9 February 2011

Homily on Bl John Henry Newman

Homily by Fr Daniel Seward, Cong Orat

for the Newman Society’s termly Mass, 8th February 2011

Oriel College

Our Cardinal has now been beatified. So it’s important for us to ask: what is a saint, and why should we want Newman to be raised to the altars of the Church? To have a saint of our own is not just a feather in our cap, or even an excuse to promote the different causes to which Newman devoted his life. It is about much more that that: the Church beatifies and canonizes men and women from among her number in order to glorify their sanctity. Holiness – that is what it is all about. The saints show us that heroic sanctity is possible and necessary for us as Christians. They remind us of that call to holiness which is addressed to each of us, and they encourage us on our journey towards that perfection for which God has created us. Whatever the value of Newman’s theology, or his prose, or the interest of his many letters; all this is as nothing in comparison with the importance of his holiness – the extent to which he imitated Christ in his earthly life.

St Philip [Neri] used to say that we should never marvel at what the saints do, but rather at what God does in His saints. So here is the first qualification for holiness. If a person is merely a human marvel, that is no doubt a good thing, but it is not enough. He must point us beyond Himself to the God who is the source of all holiness. So to make someone a saint is not the equivalent of giving them the Nobel Prize or a kind of celestial knighthood, it is done for the glory of God alone.

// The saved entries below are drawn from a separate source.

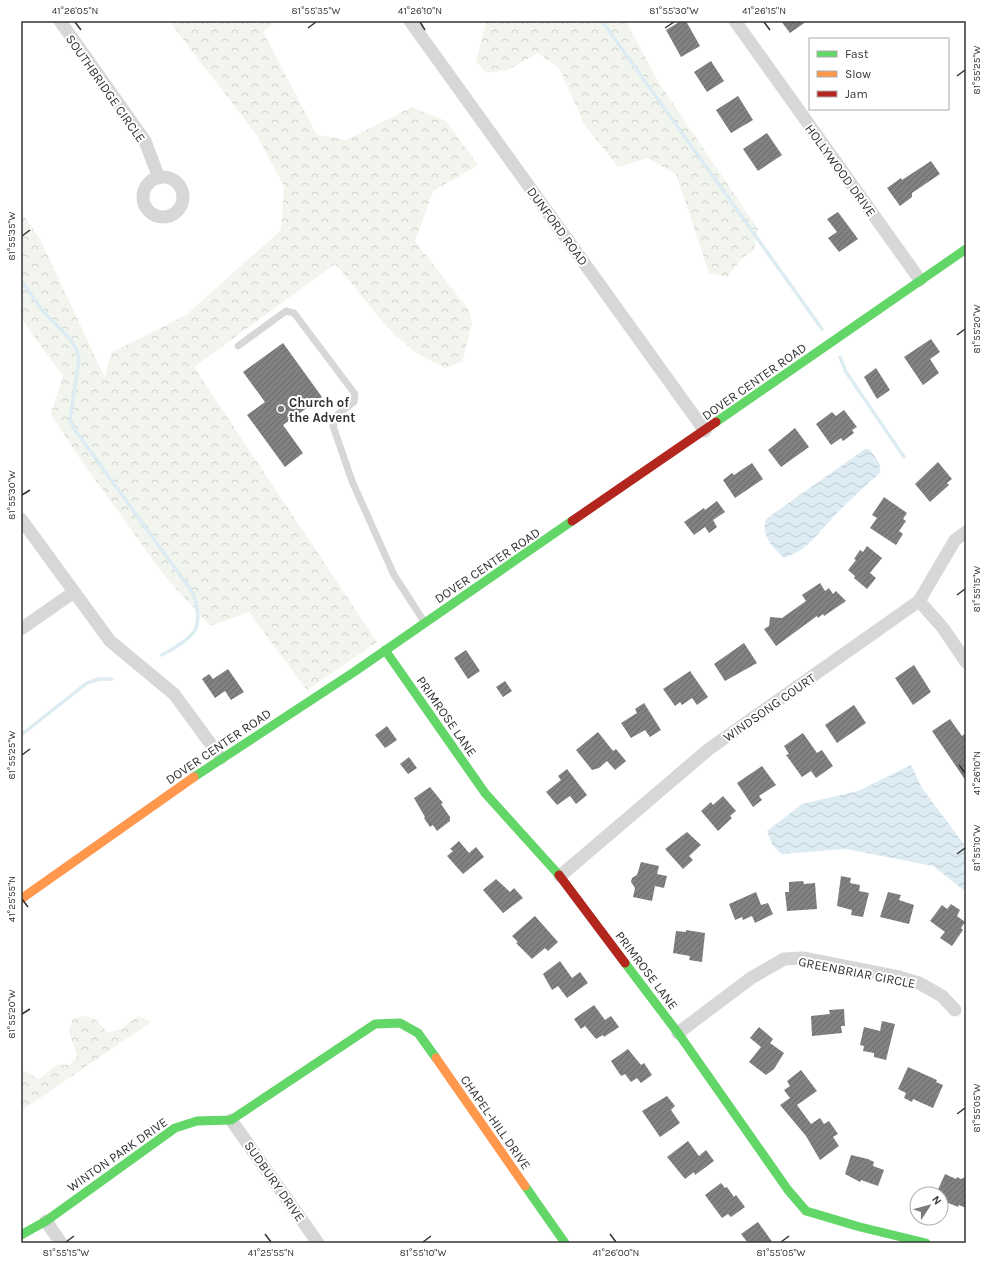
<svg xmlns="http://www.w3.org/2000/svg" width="987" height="1264" font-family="Karla,sans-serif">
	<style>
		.forest { fill: url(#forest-crowns) }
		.water { fill: url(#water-waves) }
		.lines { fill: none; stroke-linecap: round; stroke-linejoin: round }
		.stream { stroke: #ddebf3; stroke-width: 3.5 }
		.building { fill: url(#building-hatch) }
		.lane { stroke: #d7d7d7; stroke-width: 7 }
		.street { stroke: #d7d7d7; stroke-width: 13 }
		.fast { stroke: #63d668; stroke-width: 9 }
		.slow { stroke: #ff974d; stroke-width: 9 }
		.jam { stroke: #b3261e; stroke-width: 9 }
		.ticks { fill: none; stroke: #333; stroke-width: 1.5 }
		.poi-dot { fill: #7a7a7a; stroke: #fff; stroke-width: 1.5 }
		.labels { text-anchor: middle; stroke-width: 4; stroke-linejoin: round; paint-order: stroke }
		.street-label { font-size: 13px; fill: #333; stroke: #fff }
		.poi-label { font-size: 13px; font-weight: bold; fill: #333; stroke: #fff; text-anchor: start }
		.neatline { fill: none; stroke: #333; stroke-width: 1.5 }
		.ticks-label { font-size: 10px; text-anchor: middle; fill: #333 }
	</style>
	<defs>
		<pattern id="forest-crowns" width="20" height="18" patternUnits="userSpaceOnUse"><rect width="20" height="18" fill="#f1f5ed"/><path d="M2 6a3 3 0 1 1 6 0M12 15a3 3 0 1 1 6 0" fill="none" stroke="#cfd2cc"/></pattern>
		<pattern id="water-waves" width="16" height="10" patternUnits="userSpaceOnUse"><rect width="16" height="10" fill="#ddebf3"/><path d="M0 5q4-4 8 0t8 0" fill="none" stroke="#becad1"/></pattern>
		<pattern id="building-hatch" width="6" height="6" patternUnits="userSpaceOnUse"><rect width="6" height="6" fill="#818181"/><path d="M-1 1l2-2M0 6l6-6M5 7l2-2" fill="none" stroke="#6a6a6a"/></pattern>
	</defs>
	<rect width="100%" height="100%" fill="#fff"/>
	<path class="forest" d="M169 21H276L263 32 317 135 346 140 412 107 446 121 478 165 433 191 415 241 469 310 472 324 462 362 446 368C431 361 416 354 404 343 377 320 359 289 335 264L194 367 377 642 307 690 249 612 210 626 163 574 76 453 51 414 63 376 21 318V212L41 241 105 378 111 353 186 315 281 230 284 186 256 134Z
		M487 21H626L659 83 758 229 754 250 742 258 727 277 709 273 676 174 647 158 618 167 584 124 559 68 538 53 508 70 486 73 476 61Z
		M86 1016 95 1019 108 1033 121 1029 138 1016 151 1022 21 1111V1069L39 1079 58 1064 70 1065 77 1056 69 1031 73 1018Z"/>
	<path class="water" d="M865 449H869C875 456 882 464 880 473 865 486 851 499 837 513 820 530 809 550 784 558 772 546 761 537 766 519Z
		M911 765 922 788 966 847V892L933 866 846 849 781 854 772 844 767 831 802 804 858 791Z"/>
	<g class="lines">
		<path class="stream" d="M602 21 822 329
			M21 280C28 290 35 301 43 311 55 326 77 339 79 360L70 419 75 430 193 593C206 631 193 637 162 655
			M840 357 846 372 904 457
			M21 735 87 683 99 679H112"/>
	</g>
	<path class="building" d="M681 21H686L700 46 681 57 666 30Z
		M781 21H807L790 33Z
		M711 61 724 81 707 92 694 72Z
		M738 96 753 120 731 133 716 110Z
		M767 133 782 155 758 171 743 149Z
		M931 161 940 174 912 193V197L900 206 887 188 901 178 902 180Z
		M838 212 858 239 839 252 828 238 837 232 827 219Z
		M931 339 940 352 930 359 939 373 923 385 904 357Z
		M283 343 322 397 283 425 303 453 285 467 247 415 265 402 243 372Z
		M876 368 890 390 877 399 864 377Z
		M844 410 857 427 852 430 854 433 843 441 841 438 831 445 816 424 832 412 836 416Z
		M795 428 809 447 781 467 768 450Z
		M938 462 952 479 947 483 949 485 930 502 915 484Z
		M752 463 763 479 735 498 723 480 732 473 734 475Z
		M884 497 907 513 903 519 906 521 899 531 903 534 896 545 870 528 877 518 872 515Z
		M717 501 725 512 713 520 717 527 709 533 705 527 694 535 684 522 704 508 705 510Z
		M867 546 882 558 870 573 876 578 867 589 854 578 855 576 848 570 856 560 854 559 860 550 863 552Z
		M820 583 825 591 829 588 833 594 836 591 846 601 824 616 823 614 818 618 817 616 776 646 764 629 769 626 770 617 782 618 806 601 802 595Z
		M744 643 757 663 725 681 714 664Z
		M466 650 480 671 468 679 454 658Z
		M914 665 931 692 913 705 895 678Z
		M228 669 244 692 231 700 225 691 215 698 202 679 209 674 213 679Z
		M690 671 708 697 697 705 692 698 682 705 680 702 675 706 663 689Z
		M505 681 512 691 503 697 496 687Z
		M644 703 661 730 650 737 645 730 631 738 621 723 637 713 635 709Z
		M854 705 866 723 837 743 825 725Z
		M950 719 962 736 966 733V781L932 731Z
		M387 726 397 740 385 748 375 735Z
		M598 732 613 751 616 749 626 761 615 770 607 761 599 768 592 770 576 750Z
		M803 733 817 753 822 750 833 766 816 778 811 771 802 777 786 755 789 754 784 746Z
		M409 757 417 768 408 774 400 764Z
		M762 766 776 785 759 796 762 800 753 807 737 783Z
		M567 769 587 795 576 804 570 796 557 805 546 792 561 780 558 776Z
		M430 787 443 803 441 804 450 817V821L437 831 433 825 430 827 424 818 425 817 414 798Z
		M723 796 736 811 730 816 732 818 718 831 701 811 711 802 713 805Z
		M687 832 701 845 689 856 693 860 683 869 665 849Z
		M459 841 469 853 476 847 484 857 463 874 447 856 453 851 450 849Z
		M641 862 659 866 657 874 667 876 664 888 655 886 652 901 633 897 635 888 631 882 632 878 637 875Z
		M841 876 851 878 850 883 860 885 859 891 869 893 863 917 851 915 852 910 837 906Z
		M496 879 510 892 514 888 523 898 503 913 483 890Z
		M803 881 804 884 815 883 817 909 787 911 785 892H789V882Z
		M756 892 761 905 768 903 773 914 755 923 752 916 743 920 742 917 735 920 729 904Z
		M888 892 901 895 899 900 914 905 909 924 880 917Z
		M951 904 960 910 957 916 965 922 961 928 963 930 952 946 940 938 945 932 930 921 942 905 947 909Z
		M535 916 558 942 548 951 545 948 532 959 516 943 518 942 512 936Z
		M686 930 705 933 702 962 689 960 690 956 673 953 676 931 686 932Z
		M560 961 572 978 580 972 588 983 567 998 558 986 552 990 543 974Z
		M594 1005 605 1020 611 1016 619 1027 604 1037 603 1035 596 1039 585 1026 581 1029 574 1019Z
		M844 1009 845 1026H841L842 1033 812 1036 811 1016 830 1014 829 1010Z
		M882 1021 895 1024 886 1060 874 1057V1053L863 1051 864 1046 860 1045 864 1027 880 1031Z
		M759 1027 773 1039 770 1043 784 1053 774 1069 766 1075 749 1062 761 1047 750 1038Z
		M628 1049 641 1065 644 1063 652 1075 641 1083 637 1078 631 1082 625 1074 621 1076 611 1061Z
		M908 1067 937 1080 936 1082 943 1085 933 1108 913 1099 912 1102 904 1098 906 1093 898 1089Z
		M801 1070 817 1091 797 1105 811 1124 820 1118 824 1124 829 1121 838 1134 833 1137 839 1146 820 1160 806 1136 780 1105 790 1098 784 1090 790 1086 787 1081Z
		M667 1096 675 1106 671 1110 680 1123 660 1137 642 1111Z
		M688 1141 699 1156 706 1150 714 1161 695 1175 694 1172 685 1179 667 1157Z
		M851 1155 868 1159 874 1162 873 1166 884 1170 878 1186 861 1180 860 1182 845 1174Z
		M945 1174 956 1179 957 1177 961 1179 966 1177V1208L959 1205 958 1207 941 1200V1194H936Z
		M721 1183 725 1188 727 1187 734 1197 736 1195 745 1207 731 1217 728 1214 722 1218 705 1195Z
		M758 1222 773 1243H748L741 1234Z"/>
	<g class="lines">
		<path class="lane" d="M238 346 286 311 294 313 355 394 354 402 337 415 333 426 352 481 394 575 425 623"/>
		<path class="street" d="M60 21 145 141 159 178
			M410 21 705 431
			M735 21 920 280
			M143 197a20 20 0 1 1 40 0a20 20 0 1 1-40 0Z
			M21 519 110 641 174 694 221 758
			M919 601 943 628 966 662
			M21 629 74 592
			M560 876 709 749 919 601 955 540 966 532
			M678 1033 751 978 784 959 803 958 899 977 919 983 942 996 955 1010
			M231 1120 318 1243
			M46 1221 61 1243"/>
		<path class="fast" d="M716 422 966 249
			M385 650 485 793 559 875
			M194 777 354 672 572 521
			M625 963 678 1033 788 1190 806 1211 860 1227 926 1243
			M525 1186 565 1243
			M21 1235 46 1221 175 1128 197 1121 231 1120 375 1024 400 1023 418 1033 436 1058"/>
		<path class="slow" d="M21 899 194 777
			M436 1058 525 1186"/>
		<path class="jam" d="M572 521 716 422
			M559 875 625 963"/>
	</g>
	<path class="ticks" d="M75 22 81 30M420 22 425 30M764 22 770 30M308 28 316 22M665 28 674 22M957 76 965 70M22 236 30 230M957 335 965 329M22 495 30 490M957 595 965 589M22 755 30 749M959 765 965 773M957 854 965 848M22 899 28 907M22 1014 30 1009M957 1114 965 1108M265 1234 271 1242M610 1234 616 1242M66 1242 74 1236M423 1242 431 1236M781 1242 789 1236"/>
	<circle class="poi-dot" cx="281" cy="409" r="4"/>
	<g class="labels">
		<g class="street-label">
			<text transform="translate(106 88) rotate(55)" y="5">SOUTHBRIDGE CIRCLE</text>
			<text transform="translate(841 170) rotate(54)" y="5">HOLLYWOOD DRIVE</text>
			<text transform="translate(558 226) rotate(54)" y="5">DUNFORD ROAD</text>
			<text transform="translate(754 381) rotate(-35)" y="5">DOVER CENTER ROAD</text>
			<text transform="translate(487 565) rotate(-34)" y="5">DOVER CENTER ROAD</text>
			<text transform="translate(769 707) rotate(-35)" y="5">WINDSONG COURT</text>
			<text transform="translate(447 716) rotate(55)" y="5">PRIMROSE LANE</text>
			<text transform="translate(218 746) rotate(-34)" y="5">DOVER CENTER ROAD</text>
			<text transform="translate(647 970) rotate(53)" y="5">PRIMROSE LANE</text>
			<text transform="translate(857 972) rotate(11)" y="5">GREENBRIAR CIRCLE</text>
			<text transform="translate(496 1122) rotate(55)" y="5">CHAPEL-HILL DRIVE</text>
			<text transform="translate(117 1154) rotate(-35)" y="5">WINTON PARK DRIVE</text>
			<text transform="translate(275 1181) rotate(55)" y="5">SUDBURY DRIVE</text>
		</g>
		<g class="poi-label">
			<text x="289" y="407">Church of<tspan x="289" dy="15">the Advent</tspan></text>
		</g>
	</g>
	<rect width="987" height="1264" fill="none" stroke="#ffffff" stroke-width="44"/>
	<rect x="809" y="38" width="140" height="72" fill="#ffffff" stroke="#adadad"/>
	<rect x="817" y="51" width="20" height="6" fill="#63d668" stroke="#adadad"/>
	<text x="845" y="58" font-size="12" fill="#333333">Fast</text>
	<rect x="817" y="71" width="20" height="6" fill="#ff974d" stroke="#adadad"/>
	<text x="845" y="78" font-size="12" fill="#333333">Slow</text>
	<rect x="817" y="91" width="20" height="6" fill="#b3261e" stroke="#adadad"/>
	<text x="845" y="98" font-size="12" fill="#333333">Jam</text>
	<g transform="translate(929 1206) rotate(54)"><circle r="19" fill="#ffffff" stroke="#adadad"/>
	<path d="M0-3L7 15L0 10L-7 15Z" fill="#7a7a7a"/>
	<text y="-6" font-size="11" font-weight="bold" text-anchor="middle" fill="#333333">N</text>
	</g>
	<rect x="22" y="22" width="943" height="1220" class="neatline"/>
	<g class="ticks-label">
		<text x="75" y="14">41°26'05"N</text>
		<text x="316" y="14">81°55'35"W</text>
		<text x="420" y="14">41°26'10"N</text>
		<text x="674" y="14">81°55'30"W</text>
		<text x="764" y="14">41°26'15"N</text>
		<text transform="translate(976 70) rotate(-90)" y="4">81°55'25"W</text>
		<text transform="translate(11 236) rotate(-90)" y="4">81°55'35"W</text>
		<text transform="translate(976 329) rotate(-90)" y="4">81°55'20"W</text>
		<text transform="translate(11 495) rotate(-90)" y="4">81°55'30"W</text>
		<text transform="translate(976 589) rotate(-90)" y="4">81°55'15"W</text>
		<text transform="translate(11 755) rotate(-90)" y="4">81°55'25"W</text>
		<text transform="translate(976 773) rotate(-90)" y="4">41°26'10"N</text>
		<text transform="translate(976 848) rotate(-90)" y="4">81°55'10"W</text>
		<text transform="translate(11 899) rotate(-90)" y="4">41°25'55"N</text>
		<text transform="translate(11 1014) rotate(-90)" y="4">81°55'20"W</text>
		<text transform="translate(976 1108) rotate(-90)" y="4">81°55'05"W</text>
		<text x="66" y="1256">81°55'15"W</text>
		<text x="271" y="1256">41°25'55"N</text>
		<text x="423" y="1256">81°55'10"W</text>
		<text x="616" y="1256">41°26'00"N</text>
		<text x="781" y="1256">81°55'05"W</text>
	</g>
</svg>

The deep wish to do God’s will and to pursue holiness marked out John Henry Newman from a young age, in a way that he saw very clearly to be a mark of Divine Providence. The Calvinist religion in which the young Newman began his spiritual journey attached great importance to God’s grace but very little to personal holiness. Yet his inner conversion at the age of fifteen was accompanied by an unusual conviction that God was calling him to a celibate life. St Paul said, “The world as we know it is passing away. I should like you to be free of all worries. The unmarried man is busy with the Lord’s affairs, concerned with pleasing the Lord”. So the young Newman, while still a Protestant, made that sacrifice of himself in witness to the transience of this world and the endurance of the kingdom of heaven. Celibacy is certainly not the only route to holiness of course, but for Newman, it was part of his conviction that God had a mission for him, a definite service, a work committed to him not given to any other.